▶ Fragmento seleccionado
● ● ● ● ●
A medida que la epidemia avanzaba, el lazareto y las cabañas a las afueras de la ciudad se quedaron pequeñas. San Carlos propuso al gobernador la utilización de terrenos eclesiásticos extra urbanos para la construcción de más cabañas y la declaración de una cuarentena general para toda la población. Se construyeron varias “ciudades” de chozas para los enfermos, rodeadas de fosos y terraplenes para garantizar el aislamiento, y en todas ellas se construyó también una pequeña capilla para celebrar la misa y administrar los sacramentos. Estas capillas estaban elevadas unos tres metros por encima de las demás cabañas, para que los enfermos pudieran ver y escuchar desde sus habitaciones y lechos las celebraciones eucarísticas. 

La cuarentena general comenzó el 15 de octubre para todos los habitantes de Milán, y san Carlos promulgó un edicto donde ordenaba a los clérigos que no salieran de sus casas, excepto a aquellos que estaban al cargo de la asistencia material y espiritual de los enfermos y moribundos. Durante las dos semanas anteriores al inicio de la cuarentena se permitió a la gente salir para hacer acopio de víveres, confesarse y comulgar. Las parroquias eran las encargadas de censar los habitantes de su jurisdicción y de hacer controles para que las disposiciones se cumpliesen.

Con el inicio de la cuarentena cesaron todas las actividades comerciales, y esto llevó a la indigencia a la mitad de los habitantes de Milán, privados de todo medio de subsistencia. El sostenimiento de todos estos indigentes recayó, durante seis meses, sobre las instituciones municipales y los ciudadanos más ricos, entre ellos el propio San Carlos Borromeo, que era miembro de la familia Médici y sobrino del papa Pio IV. Un sacerdote de cada una de las zonas en las que estaba dividida la ciudad tenía órdenes expresas del arzobispo de visitar diariamente “cada casa infectada o sospechosa de plaga, ayudando a los necesitados con dinero, sal, mantequilla o jabón”. Además, ordenó que en cada casa se hiciese oración siete veces al día, y para recordarlo, en las iglesias parroquiales debían sonar las campanas en los momentos señalados, para que los milaneses pudieran invocar la ayuda divina, rezando en voz alta, cantando las letanías de los santos y otras oraciones.
● ● ● ● ●
▶ Datos proporcionados
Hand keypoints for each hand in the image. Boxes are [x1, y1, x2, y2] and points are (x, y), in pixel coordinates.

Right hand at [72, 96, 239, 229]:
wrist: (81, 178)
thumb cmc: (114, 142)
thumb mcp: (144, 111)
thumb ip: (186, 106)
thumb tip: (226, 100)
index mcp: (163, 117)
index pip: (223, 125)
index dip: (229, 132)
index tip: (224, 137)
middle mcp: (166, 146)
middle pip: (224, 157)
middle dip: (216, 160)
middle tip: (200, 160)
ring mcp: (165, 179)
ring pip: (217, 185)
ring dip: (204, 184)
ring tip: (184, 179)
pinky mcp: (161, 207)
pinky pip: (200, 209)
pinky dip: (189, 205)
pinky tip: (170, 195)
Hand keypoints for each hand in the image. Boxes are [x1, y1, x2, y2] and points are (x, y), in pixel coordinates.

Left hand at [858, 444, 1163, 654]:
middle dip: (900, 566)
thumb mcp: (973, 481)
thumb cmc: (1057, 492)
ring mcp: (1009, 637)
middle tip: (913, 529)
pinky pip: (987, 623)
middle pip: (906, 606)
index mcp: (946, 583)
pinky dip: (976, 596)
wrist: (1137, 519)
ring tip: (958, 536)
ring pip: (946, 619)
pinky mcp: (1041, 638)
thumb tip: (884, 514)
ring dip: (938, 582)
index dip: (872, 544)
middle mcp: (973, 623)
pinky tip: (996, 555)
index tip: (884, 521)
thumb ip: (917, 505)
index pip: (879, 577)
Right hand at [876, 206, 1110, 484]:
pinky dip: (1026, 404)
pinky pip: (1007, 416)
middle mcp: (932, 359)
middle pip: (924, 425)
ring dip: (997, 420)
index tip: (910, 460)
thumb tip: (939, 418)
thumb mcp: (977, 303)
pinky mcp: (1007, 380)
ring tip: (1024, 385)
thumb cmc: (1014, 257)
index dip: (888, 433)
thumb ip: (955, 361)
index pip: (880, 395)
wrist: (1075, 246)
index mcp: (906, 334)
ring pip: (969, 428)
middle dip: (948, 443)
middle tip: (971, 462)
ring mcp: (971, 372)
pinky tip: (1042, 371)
● ● ● ● ●
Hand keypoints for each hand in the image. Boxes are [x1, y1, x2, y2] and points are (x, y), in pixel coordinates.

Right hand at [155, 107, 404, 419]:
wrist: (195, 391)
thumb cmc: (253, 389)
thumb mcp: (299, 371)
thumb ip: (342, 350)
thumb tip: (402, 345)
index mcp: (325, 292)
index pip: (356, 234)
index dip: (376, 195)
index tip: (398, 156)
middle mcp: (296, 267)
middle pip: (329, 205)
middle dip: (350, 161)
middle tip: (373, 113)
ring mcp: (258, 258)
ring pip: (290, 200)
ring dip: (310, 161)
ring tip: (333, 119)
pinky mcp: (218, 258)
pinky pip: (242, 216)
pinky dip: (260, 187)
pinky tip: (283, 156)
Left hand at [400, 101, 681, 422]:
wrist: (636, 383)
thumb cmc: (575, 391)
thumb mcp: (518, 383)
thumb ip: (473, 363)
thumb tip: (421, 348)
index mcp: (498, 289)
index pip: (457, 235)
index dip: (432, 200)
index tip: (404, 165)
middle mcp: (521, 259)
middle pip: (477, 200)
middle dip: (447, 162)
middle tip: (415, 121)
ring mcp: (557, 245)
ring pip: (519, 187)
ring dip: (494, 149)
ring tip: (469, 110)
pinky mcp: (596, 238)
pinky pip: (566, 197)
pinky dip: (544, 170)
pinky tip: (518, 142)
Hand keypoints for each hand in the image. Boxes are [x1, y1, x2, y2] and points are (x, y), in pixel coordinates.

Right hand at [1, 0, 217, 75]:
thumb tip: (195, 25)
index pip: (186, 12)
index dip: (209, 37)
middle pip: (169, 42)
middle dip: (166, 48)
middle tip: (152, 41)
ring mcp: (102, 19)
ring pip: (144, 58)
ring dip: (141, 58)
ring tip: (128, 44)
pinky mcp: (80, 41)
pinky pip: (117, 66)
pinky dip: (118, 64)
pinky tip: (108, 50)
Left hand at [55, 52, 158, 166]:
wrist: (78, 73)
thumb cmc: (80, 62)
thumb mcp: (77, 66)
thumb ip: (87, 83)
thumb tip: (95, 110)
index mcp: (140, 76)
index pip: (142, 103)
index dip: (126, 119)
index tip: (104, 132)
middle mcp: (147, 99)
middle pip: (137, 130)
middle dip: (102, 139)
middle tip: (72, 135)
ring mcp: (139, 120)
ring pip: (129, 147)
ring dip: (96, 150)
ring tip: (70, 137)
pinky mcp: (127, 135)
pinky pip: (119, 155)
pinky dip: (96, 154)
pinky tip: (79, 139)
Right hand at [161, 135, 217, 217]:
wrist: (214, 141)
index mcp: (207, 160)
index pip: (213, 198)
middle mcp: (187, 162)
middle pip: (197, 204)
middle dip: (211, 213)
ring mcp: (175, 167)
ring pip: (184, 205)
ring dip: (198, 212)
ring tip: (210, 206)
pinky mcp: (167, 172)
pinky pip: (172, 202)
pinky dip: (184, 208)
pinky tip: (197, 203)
● ● ● ● ●
▶ Consigna 1
Indica si cada afirmación coincide con el fragmento seleccionado y justifica tu respuesta con una cita literal: (a) la cuarentena general de Milán empezó el 15 de octubre; (b) las capillas se levantaron a la misma altura que las cabañas de los enfermos; (c) las instituciones municipales y los ciudadanos más ricos mantuvieron a los indigentes durante seis meses.
▶ Consigna 2
Según el fragmento seleccionado, ¿cuántas veces al día ordenó el arzobispo que se rezara en cada casa?

▶ Respuesta esperada 1
(a) Sí: "La cuarentena general comenzó el 15 de octubre para todos los habitantes de Milán".
(b) No: "Estas capillas estaban elevadas unos tres metros por encima de las demás cabañas".
(c) Sí: "El sostenimiento de todos estos indigentes recayó, durante seis meses, sobre las instituciones municipales y los ciudadanos más ricos".

▶ Respuesta esperada 2
Siete veces al día.